Ça devient une affaire d'État : toute la famille est au courant, on se téléphone d'un bout à l'autre du pays. Ma belle-mère ne mange plus, mes enfants sont verdâtres et ne savent même plus articuler un mot. L'absence de ce petit être qu'on aimait tous tant nous lacère. Je passe cette quatrième journée harcelé par son fantôme.
En fin d'après-midi, ma compagne rentre plus tôt. Nous partons faire un tour dans les rues. Pendant une semaine, deux semaines s'il le faut, nous tournerons. Nous tournerons taraudés d'angoisse, ne sachant rien, tout deuil impossible, la tête pleine de visions épuisantes. Nous tournerons comme des imbéciles, entêtés à ne pas vouloir lâcher l'espoir ; nous hanterons les caves, nous explorerons les vieux immeubles, nous interrogerons les anciens. Et je sens que nous ne trouverons jamais rien. Tino n'est pas rentré, sa disparition hache maintenant notre existence en deux moitiés bien nettes et bien sanguinolentes. En chemin nous rencontrons nos enfants.
Et voilà ce qui s'est passé :
De retour devant le vieux pressing. Nous parlons, découragés, nous pleurnichons un peu. Et j'entends à nouveau ce cri de chat, terrible, pressant, lointain, désespéré, qui répond si bien à ce que je crois imaginer du sort de ma petite bête qu'il me cabre le cœur et me stoppe, le souffle coupé, devant la porte close de la vieille boutique.

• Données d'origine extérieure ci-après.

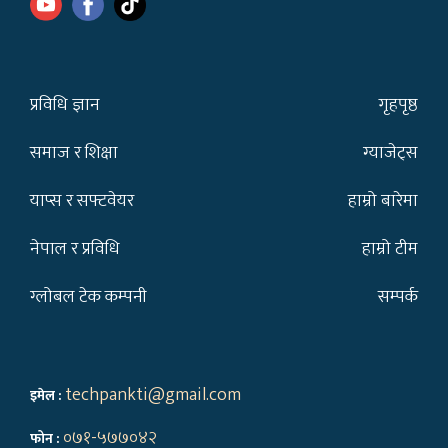
प्रविधि ज्ञान
गृहपृष्ठ
समाज र शिक्षा
ग्याजेट्स
याप्स र सफ्टवेयर
हाम्रो बारेमा
नेपाल र प्रविधि
हाम्रो टीम
ग्लोबल टेक कम्पनी
सम्पर्क
techpankti@gmail.com
इमेल :
०७१-५७७०४२
फोन :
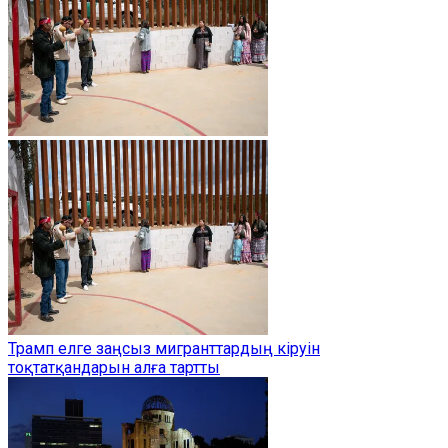
Трамп елге заңсыз мигранттардың кіруін
тоқтатқандарын алға тартты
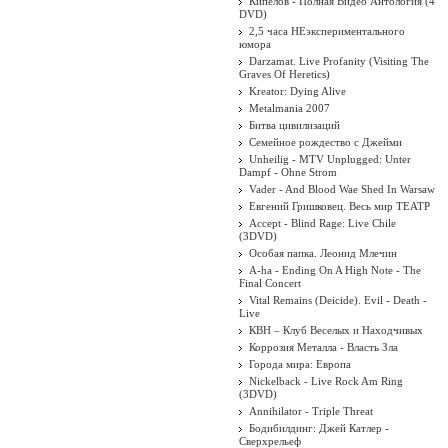
Кипелов - Полная Видео Антология (4
DVD)
2,5 часа НЕэкспериментального
юмора
Darzamat. Live Profanity (Visiting The
Graves Of Heretics)
Kreator: Dying Alive
Metalmania 2007
Битва цивилизаций
Семейное рождество с Джейми
Unheilig - MTV Unplugged: Unter
Dampf - Ohne Strom
Vader - And Blood Wae Shed In Warsaw
Евгений Гришковец. Весь мир ТЕАТР
Accept - Blind Rage: Live Chile
(3DVD)
Особая папка. Леонид Млечин
A-ha - Ending On A High Note - The
Final Concert
Vital Remains (Deicide). Evil - Death -
Live
КВН – Клуб Веселых и Находчивых
Коррозия Металла - Власть Зла
Города мира: Европа
Nickelback - Live Rock Am Ring
(3DVD)
Annihilator - Triple Threat
Бодибилдинг: Джей Катлер -
Сверхрельеф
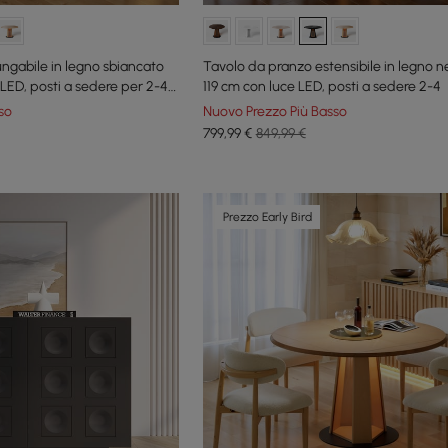
ungabile in legno sbiancato
Tavolo da pranzo estensibile in legno n
 LED, posti a sedere per 2-4
119 cm con luce LED, posti a sedere 2-4
so
Nuovo Prezzo Più Basso
799
,99
€
849,99 €
Prezzo Early Bird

J'appelle. On appelle. Tout le monde bafouille, hoquette, pleure, baragouine. On sent qu'on tient là quelque chose. Les gens se retournent. On explique. Ça compatit, ça questionne, ça bavarde je n'entends plus rien je dis « Taisez-vous ! » et dans le silence, comme provenant de loin derrière l'air, arrive le cri d'un chat qui y met ses toutes dernières forces.
C'est est trop. Je donne un énorme coup de pied dans cette putain de porte, qui ne branle même pas. Attends un peu ma salope ; je vais prendre mon élan, je me recule, je m'adosse au capot d'une voiture garée là, et de sous mes fesses arrive le miaulement frénétique de Tino. Il est dans le moteur. Ce bredin est allé se coincer dans le moteur.
Alors d'un seul coup tout se dénoue. Les cinq ou six humains qui font grumeau à cet endroit se mettent à tourniller, tout le monde parle en même temps. Vite, un papier ! « Madame monsieur, surtout ne démarrez pas, vous avez un chat dans le moteur. » Est-ce crédible ? Ah mais personne n'a de stylo. À l'hôtel d'en face on nous regarde ; l'enfant de la maison, et son grand-père qui est le tenancier. Eux nous prêterons bien de quoi écrire. Nous traversons la rue pour les approcher. Mais les voilà qui sortent et viennent vers nous. Car la voiture est au papy ! Il se demandait bien ce qu'on faisait à tapoter sur son capot, à s'accroupir, à gueuler dans la calandre. On lui explique. Il lève les mains au ciel. « Heureusement, je ne m'en sers pour ainsi dire jamais ! » Du coup sa machine reste dehors à faire la ventouse, et hop, attrape le Tino qui passe, explorateur. Le vieil homme sourit, va chercher ses clés, ouvre la portière, se penche sous le volant... Il écoute... C'est exact, les miaulements sont nets, l'animal est là juste derrière. Quatre jours ! On déverrouille la prison. « Je vous jure que je ne m'en suis pas servi depuis au moins une semaine ! » Pas de chat grillé, donc.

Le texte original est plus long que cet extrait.